When you think of the flexible grid and the markets that rise up because of it, one thing stands out — there are a lot of intersections and a lot of transactions to be made. Envisioning the emergence of distribution-level energy markets, where homes and business make price-responsive energy decisions throughout the day, the volume of these transactions is orders of magnitude larger that today.

Consumers may have multiple systems and devices with the ability to dispatch supply (residential batteries or electric vehicles) or control demand (smart thermostats or water heaters), all requiring documentation, verification and financial settlement. Commercial and industrial customers will have similar options at scale, while others may operate microgrids that can provide grid services on top of local reliability. Looking at recent news around virtual power plants it’s clear the business model around recognizing the value in aggregated DERs is arising.

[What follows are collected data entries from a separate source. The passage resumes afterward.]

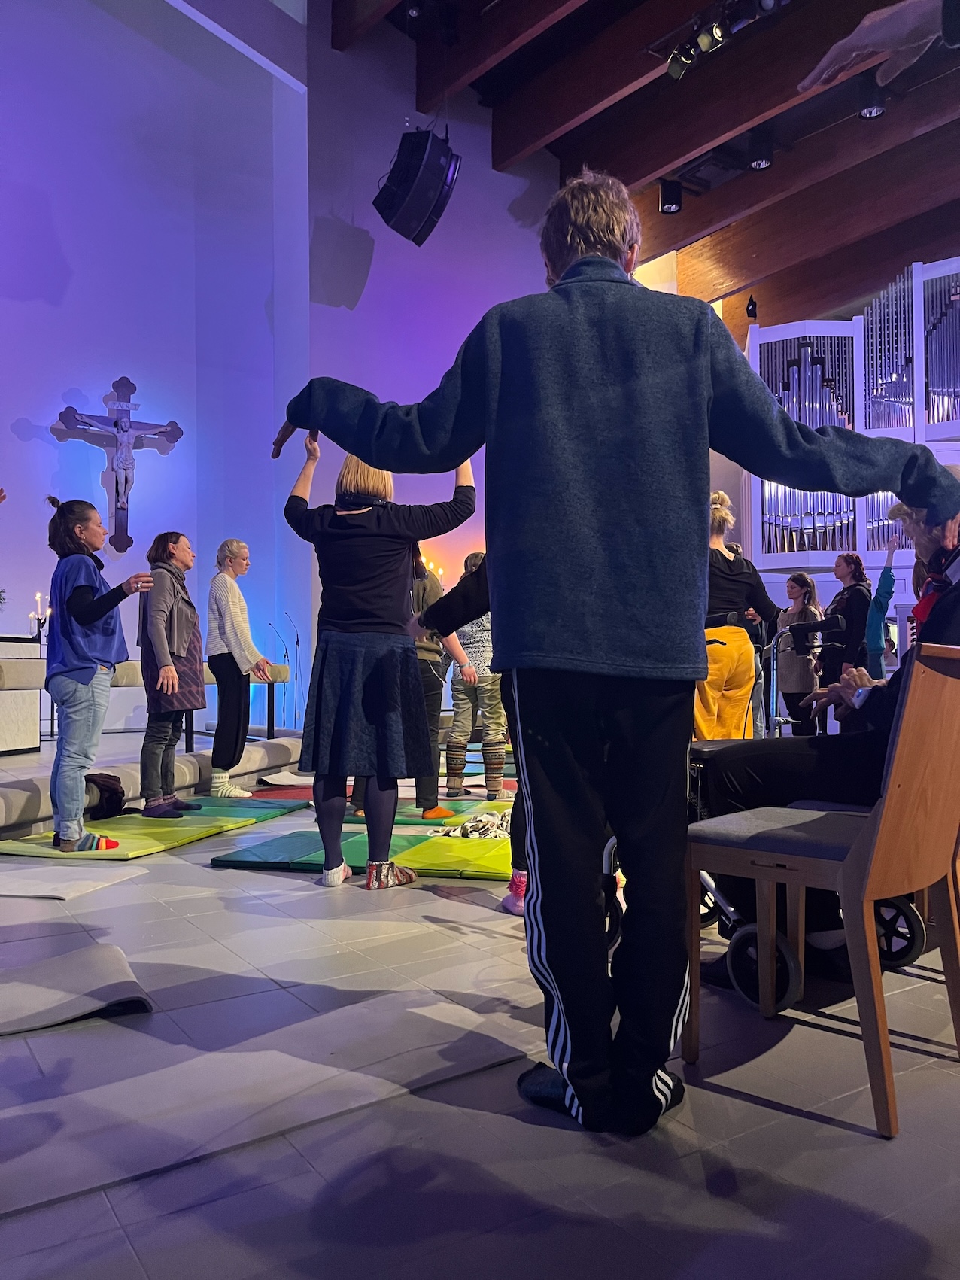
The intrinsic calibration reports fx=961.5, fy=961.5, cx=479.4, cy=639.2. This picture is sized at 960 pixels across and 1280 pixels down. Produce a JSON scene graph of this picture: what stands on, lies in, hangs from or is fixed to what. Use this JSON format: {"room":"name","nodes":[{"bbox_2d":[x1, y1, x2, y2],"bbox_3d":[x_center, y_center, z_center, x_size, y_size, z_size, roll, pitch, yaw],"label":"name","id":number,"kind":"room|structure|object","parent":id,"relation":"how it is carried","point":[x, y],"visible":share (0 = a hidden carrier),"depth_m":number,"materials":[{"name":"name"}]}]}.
{"room":"place of worship","nodes":[
{"label":"place of worship","id":0,"kind":"room"},
{"bbox_2d":[0,0,300,726],"bbox_3d":[-4.509,-2.842,8.795,5.884,8.431,0.420,1,-2,-36],"label":"left wall","id":1,"kind":"structure","parent":0,"point":[14,415],"depth_m":9.58,"materials":[{"name":"purple paint"}]},
{"bbox_2d":[52,376,184,551],"bbox_3d":[-3.568,-1.705,9.508,1.169,1.716,0.206,1,-2,-36],"label":"crucifix","id":2,"kind":"object","parent":1,"relation":"attached to","point":[123,509],"visible":0.99,"depth_m":9.48,"materials":[{"name":"brown wood"}]},
{"bbox_2d":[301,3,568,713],"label":"back wall","id":3,"kind":"structure","parent":0,"point":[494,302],"depth_m":9.61,"materials":[{"name":"purple paint"}]},
{"bbox_2d":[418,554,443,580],"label":"wall sconce","id":4,"kind":"object","parent":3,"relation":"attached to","point":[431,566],"visible":0.24,"depth_m":9.72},
{"bbox_2d":[0,725,959,1279],"bbox_3d":[0.354,0.977,4.265,9.182,0.132,9.424,1,-2,-36],"label":"floor","id":5,"kind":"structure","parent":0,"point":[747,1109],"depth_m":1.66,"materials":[{"name":"grey"}]},
{"bbox_2d":[0,634,42,755],"bbox_3d":[-4.112,0.425,6.665,1.424,0.887,1.090,1,-2,-36],"label":"altar","id":6,"kind":"object","parent":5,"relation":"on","point":[30,737],"visible":0.95,"depth_m":7.11,"materials":[{"name":"white"}]},
{"bbox_2d":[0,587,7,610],"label":"plant","id":7,"kind":"object","parent":6,"relation":"on","point":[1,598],"visible":0.99,"depth_m":7.71,"materials":[{"name":"green plant"}]},
{"bbox_2d":[27,590,51,641],"bbox_3d":[-3.618,-0.173,7.889,0.178,0.485,0.176,-1,-2,21],"label":"candle holder","id":8,"kind":"object","parent":5,"relation":"on","point":[38,595],"visible":0.7,"depth_m":7.88,"materials":[{"name":"black metal"}]},
{"bbox_2d":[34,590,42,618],"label":"candle","id":9,"kind":"object","parent":8,"relation":"on","point":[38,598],"visible":0.8,"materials":[{"name":"white wax"}]},
{"bbox_2d":[0,863,152,895],"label":"mat","id":10,"kind":"object","parent":5,"relation":"on","point":[22,894],"visible":0.99,"depth_m":3.70,"materials":[{"name":"white"}]},
{"bbox_2d":[0,941,154,1034],"bbox_3d":[-1.162,0.839,2.295,0.686,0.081,0.473,1,-2,-36],"label":"mat","id":11,"kind":"object","parent":5,"relation":"on","point":[77,1001],"visible":0.99,"depth_m":2.30,"materials":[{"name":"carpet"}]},
{"bbox_2d":[3,656,290,749],"bbox_3d":[-2.777,0.523,7.013,2.544,0.736,0.801,1,-2,-36],"label":"bench","id":12,"kind":"object","parent":5,"relation":"on","point":[267,681],"visible":0.48,"depth_m":7.04,"materials":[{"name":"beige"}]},
{"bbox_2d":[0,803,307,862],"bbox_3d":[-1.668,0.974,4.923,0.871,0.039,1.561,-1,-2,17],"label":"green mat","id":13,"kind":"object","parent":5,"relation":"on","point":[167,843],"visible":0.75,"depth_m":4.69,"materials":[{"name":"green plastic"}]},
{"bbox_2d":[44,492,158,852],"bbox_3d":[-1.847,0.159,4.562,0.526,1.559,0.591,1,-2,-36],"label":"woman","id":14,"kind":"object","parent":13,"relation":"on","point":[80,622],"visible":0.99,"depth_m":4.42},
{"bbox_2d":[83,771,127,820],"bbox_3d":[-2.168,0.871,5.436,0.314,0.242,0.302,1,-2,-36],"label":"black bag","id":15,"kind":"object","parent":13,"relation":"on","point":[114,788],"visible":0.7,"depth_m":5.37,"materials":[{"name":"black fabric"}]},
{"bbox_2d":[137,532,207,815],"bbox_3d":[-1.837,0.211,5.631,0.500,1.548,0.520,-1,-2,17],"label":"woman","id":16,"kind":"object","parent":13,"relation":"on","point":[170,552],"visible":0.97,"depth_m":5.51},
{"bbox_2d":[0,732,307,834],"bbox_3d":[-2.170,0.861,5.720,0.763,0.259,4.343,0,-2,14],"label":"step","id":17,"kind":"structure","parent":5,"relation":"on","point":[25,794],"depth_m":5.93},
{"bbox_2d":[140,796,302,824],"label":"green mat","id":18,"kind":"object","parent":5,"relation":"on","point":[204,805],"visible":0.68,"depth_m":5.60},
{"bbox_2d":[205,538,275,795],"bbox_3d":[-1.630,0.217,6.396,0.524,1.585,0.458,-1,-2,34],"label":"woman","id":19,"kind":"object","parent":18,"relation":"on","point":[230,603],"visible":0.99,"depth_m":6.25},
{"bbox_2d":[0,974,532,1217],"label":"mat","id":20,"kind":"object","parent":5,"relation":"on","point":[373,1012],"visible":0.94,"depth_m":1.82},
{"bbox_2d":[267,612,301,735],"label":"microphone stand","id":21,"kind":"object","parent":5,"relation":"on","point":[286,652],"visible":0.74,"depth_m":9.62,"materials":[{"name":"black metal"}]},
{"bbox_2d":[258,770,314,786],"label":"white mat","id":22,"kind":"object","parent":5,"relation":"on","point":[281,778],"visible":0.67,"depth_m":6.96,"materials":[{"name":"white"}]},
{"bbox_2d":[209,828,513,880],"bbox_3d":[-0.342,0.944,4.303,1.488,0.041,0.905,-1,-2,16],"label":"green mat","id":23,"kind":"object","parent":5,"relation":"on","point":[272,856],"visible":0.77,"depth_m":4.11,"materials":[{"name":"green plastic"}]},
{"bbox_2d":[436,808,512,839],"bbox_3d":[0.091,0.918,4.844,0.582,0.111,0.506,1,-2,-36],"label":"patterned cloth","id":24,"kind":"object","parent":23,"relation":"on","point":[468,826],"visible":0.71,"depth_m":4.70,"materials":[{"name":"white fabric"}]},
{"bbox_2d":[274,431,473,893],"bbox_3d":[-0.417,0.065,3.821,0.661,1.744,0.687,1,-2,-36],"label":"woman","id":25,"kind":"object","parent":5,"relation":"on","point":[335,673],"visible":0.95,"depth_m":3.65},
{"bbox_2d":[243,778,508,801],"bbox_3d":[-0.561,1.038,6.654,1.943,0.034,1.172,0,-2,0],"label":"red mat","id":26,"kind":"object","parent":5,"relation":"on","point":[302,794],"visible":0.38,"depth_m":6.50,"materials":[{"name":"plastic"}]},
{"bbox_2d":[337,799,507,827],"bbox_3d":[-0.362,1.007,5.530,0.930,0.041,0.736,-1,-2,15],"label":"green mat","id":27,"kind":"object","parent":5,"relation":"on","point":[407,821],"visible":0.49,"depth_m":5.32,"materials":[{"name":"green plastic"}]},
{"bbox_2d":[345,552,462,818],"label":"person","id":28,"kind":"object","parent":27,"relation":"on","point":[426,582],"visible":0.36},
{"bbox_2d":[416,547,527,914],"bbox_3d":[0.243,0.144,3.240,0.733,1.552,0.785,1,-2,-36],"label":"person","id":29,"kind":"object","parent":5,"relation":"on","point":[515,883],"visible":0.14,"depth_m":3.17},
{"bbox_2d":[440,556,507,795],"bbox_3d":[-0.004,0.241,6.396,0.510,1.561,0.510,1,-2,-36],"label":"person","id":30,"kind":"object","parent":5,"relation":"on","point":[473,649],"visible":0.73,"depth_m":6.24},
{"bbox_2d":[270,174,959,1133],"bbox_3d":[0.243,-0.015,1.761,1.179,1.658,0.713,0,-2,-4],"label":"man","id":31,"kind":"object","parent":5,"relation":"on","point":[705,353],"visible":0.99,"depth_m":1.63},
{"bbox_2d":[696,492,778,738],"bbox_3d":[1.294,0.051,5.231,0.580,1.662,0.617,1,-2,-36],"label":"woman","id":32,"kind":"object","parent":5,"relation":"on","point":[724,662],"visible":0.59,"depth_m":5.04},
{"bbox_2d":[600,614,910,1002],"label":"walker","id":33,"kind":"object","parent":5,"relation":"on","point":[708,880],"visible":0.32,"depth_m":2.39,"materials":[{"name":"metal"}]},
{"bbox_2d":[774,572,824,736],"bbox_3d":[2.770,0.249,8.359,0.503,1.533,0.494,1,-2,-36],"label":"woman","id":34,"kind":"object","parent":5,"relation":"on","point":[792,587],"visible":0.81,"depth_m":8.24},
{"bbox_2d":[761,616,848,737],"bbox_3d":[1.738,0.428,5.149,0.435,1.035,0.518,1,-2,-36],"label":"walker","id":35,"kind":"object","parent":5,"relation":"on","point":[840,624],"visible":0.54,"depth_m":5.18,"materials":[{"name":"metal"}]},
{"bbox_2d":[685,643,959,1139],"bbox_3d":[0.740,0.427,1.907,0.501,0.816,0.489,1,-2,-36],"label":"wooden chair","id":36,"kind":"object","parent":5,"relation":"on","point":[885,807],"visible":0.98,"depth_m":1.74,"materials":[{"name":"brown wood"}]},
{"bbox_2d":[814,551,870,716],"bbox_3d":[3.124,0.168,8.182,0.525,1.683,0.589,0,-2,-3],"label":"woman","id":37,"kind":"object","parent":5,"relation":"on","point":[853,563],"visible":0.66,"depth_m":8.07},
{"bbox_2d":[865,533,901,677],"bbox_3d":[3.403,0.070,8.066,0.462,1.754,0.425,1,-2,-36],"label":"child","id":38,"kind":"object","parent":5,"relation":"on","point":[874,646],"visible":0.49,"depth_m":7.97},
{"bbox_2d":[322,0,959,341],"bbox_3d":[2.043,-5.260,7.154,11.481,1.475,8.878,1,-2,-36],"label":"ceiling","id":39,"kind":"structure","parent":0,"point":[661,165],"depth_m":9.42,"materials":[{"name":"brown wood"}]},
{"bbox_2d":[371,127,460,246],"bbox_3d":[-0.542,-3.921,8.264,0.649,1.003,0.648,-1,-2,29],"label":"loudspeaker","id":40,"kind":"object","parent":39,"relation":"hanging from","point":[396,205],"visible":0.99,"depth_m":8.05,"materials":[{"name":"black plastic"}]},
{"bbox_2d":[658,179,682,213],"bbox_3d":[1.960,-4.545,9.877,0.219,0.317,0.217,1,-2,-36],"label":"spotlight","id":41,"kind":"object","parent":39,"relation":"hanging from","point":[671,186],"visible":0.99,"depth_m":9.80,"materials":[{"name":"black metal"}]},
{"bbox_2d":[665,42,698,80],"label":"stage light","id":42,"kind":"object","parent":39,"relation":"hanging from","point":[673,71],"visible":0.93,"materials":[{"name":"black metal"}]},
{"bbox_2d":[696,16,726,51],"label":"stage light","id":43,"kind":"object","parent":39,"relation":"hanging from","point":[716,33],"visible":0.97,"depth_m":6.97,"materials":[{"name":"black metal"}]},
{"bbox_2d":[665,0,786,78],"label":"track light","id":44,"kind":"object","parent":39,"relation":"hanging from","point":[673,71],"visible":0.99,"depth_m":7.23,"materials":[{"name":"black metal"}]},
{"bbox_2d":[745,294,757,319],"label":"spotlight","id":45,"kind":"object","parent":39,"relation":"hanging from","point":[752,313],"visible":0.95,"depth_m":11.51,"materials":[{"name":"black metal"}]},
{"bbox_2d":[747,132,774,170],"bbox_3d":[2.585,-4.502,8.876,0.222,0.300,0.223,1,-2,-36],"label":"spotlight","id":46,"kind":"object","parent":39,"relation":"attached to","point":[758,165],"visible":0.99,"depth_m":8.81,"materials":[{"name":"black metal"}]},
{"bbox_2d":[856,78,887,119],"bbox_3d":[3.289,-4.548,8.087,0.236,0.291,0.236,1,-2,-36],"label":"spotlight","id":47,"kind":"object","parent":39,"relation":"attached to","point":[866,111],"visible":0.92,"depth_m":8.01,"materials":[{"name":"black metal"}]},
{"bbox_2d":[693,480,959,985],"bbox_3d":[1.157,0.211,2.541,1.082,1.236,0.833,-2,-2,41],"label":"person","id":48,"kind":"object","parent":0,"point":[945,624],"visible":0.47,"depth_m":2.49},
{"bbox_2d":[744,256,959,573],"bbox_3d":[4.408,-2.141,9.207,1.872,3.038,2.944,1,-2,-36],"label":"pipe organ","id":49,"kind":"object","parent":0,"point":[919,294],"visible":0.76,"depth_m":9.69,"materials":[{"name":"silver metal"}]},
{"bbox_2d":[799,0,958,96],"bbox_3d":[1.407,-1.964,2.831,0.846,0.674,0.420,-1,-2,39],"label":"hand","id":50,"kind":"object","parent":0,"point":[892,44],"visible":0.99,"depth_m":2.90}
]}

Blockchain’s long-term promise rests in three features:

For each of these features there are clear examples of where it is successfully operating today, and examples of how that feature is either not as secure as claimed or not as scalable. This has kept the market in check this past year, as utilities take baby steps in trialing, or in some cases limit their involvement to applications like REC origination, validation and settlement. In these cases, blockchain does not necessarily create anything new, but introduces operational efficiencies in the complex process and appears to be gaining traction.

Other trials continue to focus on peer-to-peer energy trading, often within local communities or organizations to monetize excess generation from distributed energy systems. Again, these appear to be working, but for most major markets the potential to scale is contingent on fundamental rules around utility services being rewritten. That feels like a long wait, especially in the U.S.

Which brings me back to the grid edge. Back in 2013 when we coined the term, we said “change begins at an edge” and characterized the space as one in the midst of a profound transition. Today we think the vision of where that transition is taking us is becoming clearer: the flexible grid. The opportunity to play a critical role in enabling this next phase of the energy system’s evolution is surely massive.

The disrupter doesn’t need to be a technology; in this case it’s all of us making energy decisions every day. What’s needed next are the tools to build it. The questions that will be answered soon are whether blockchain is one of those, and to what extent it’s the best tool for the job of providing the value-transfer layer that underpins the flexible grid of the future.